Mit einem Dekret des polnischen Präsidenten im September 1946 wurden alle evangelischen Gemeinden der evangelischen Kirche Augsburgischen Bekenntnisses in Polen angegliedert und damit das schon im Sommer 1945 angekündigte Ende der Kirchenprovinz Schlesien vollzogen. Jedes Bemühen der deutschen evangelischen Kirchenleitung um eine Weiterexistenz auf schlesischem Boden musste scheitern, denn deren Gläubige waren zum Verlassen der Heimat gezwungen.

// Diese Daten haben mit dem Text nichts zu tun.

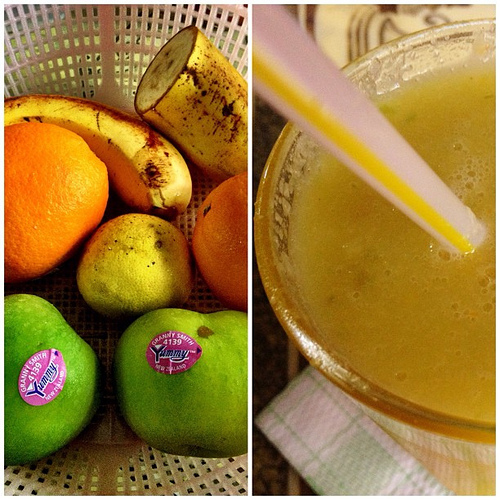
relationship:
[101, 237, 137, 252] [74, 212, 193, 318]
bruises on lemon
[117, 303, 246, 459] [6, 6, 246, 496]
apple in a basket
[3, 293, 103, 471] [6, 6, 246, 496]
apple in a basket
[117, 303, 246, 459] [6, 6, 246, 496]
apple are in basket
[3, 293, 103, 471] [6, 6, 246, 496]
apple are in basket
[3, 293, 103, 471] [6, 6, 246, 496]
apple are in a basket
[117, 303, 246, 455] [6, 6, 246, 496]
apple are in a basket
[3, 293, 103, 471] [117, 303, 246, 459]
apple in a apple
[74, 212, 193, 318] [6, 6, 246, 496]
lemon in a basket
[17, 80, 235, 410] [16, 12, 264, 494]
fruit in a basket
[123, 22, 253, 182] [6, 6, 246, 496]
banana in a basket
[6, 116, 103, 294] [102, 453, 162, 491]
orange in basket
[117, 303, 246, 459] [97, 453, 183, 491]
apple in basket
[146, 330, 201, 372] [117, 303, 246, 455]
label on apple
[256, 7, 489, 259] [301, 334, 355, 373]
straw in a glass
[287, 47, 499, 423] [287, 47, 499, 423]
bubble in bubble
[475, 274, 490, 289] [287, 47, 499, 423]
bubble in bubble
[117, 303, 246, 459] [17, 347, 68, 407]
apple has a label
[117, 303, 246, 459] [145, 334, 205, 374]
apple has a sticker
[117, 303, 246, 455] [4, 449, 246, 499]
apple in a white basket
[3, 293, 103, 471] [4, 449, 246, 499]
apple in a white basket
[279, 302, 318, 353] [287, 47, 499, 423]
glass has orange bubble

In einem Jahr waren die entscheidenden Schritte hin zu einem polnischen und zu einem polnisch-katholischen Schlesien vollzogen. Was nüchtern in einem Satz zusammengefasst ist, bedeutete für die Betroffenen großes Leid. Und die Kirche als Volk Gottes war mitten drin, von gravierenden Umwälzungen betroffen, sehr oft vom Denken in nationalen Kategorien bestimmt, von menschlichen Gefühlen geschüttelt und daher unvollkommen.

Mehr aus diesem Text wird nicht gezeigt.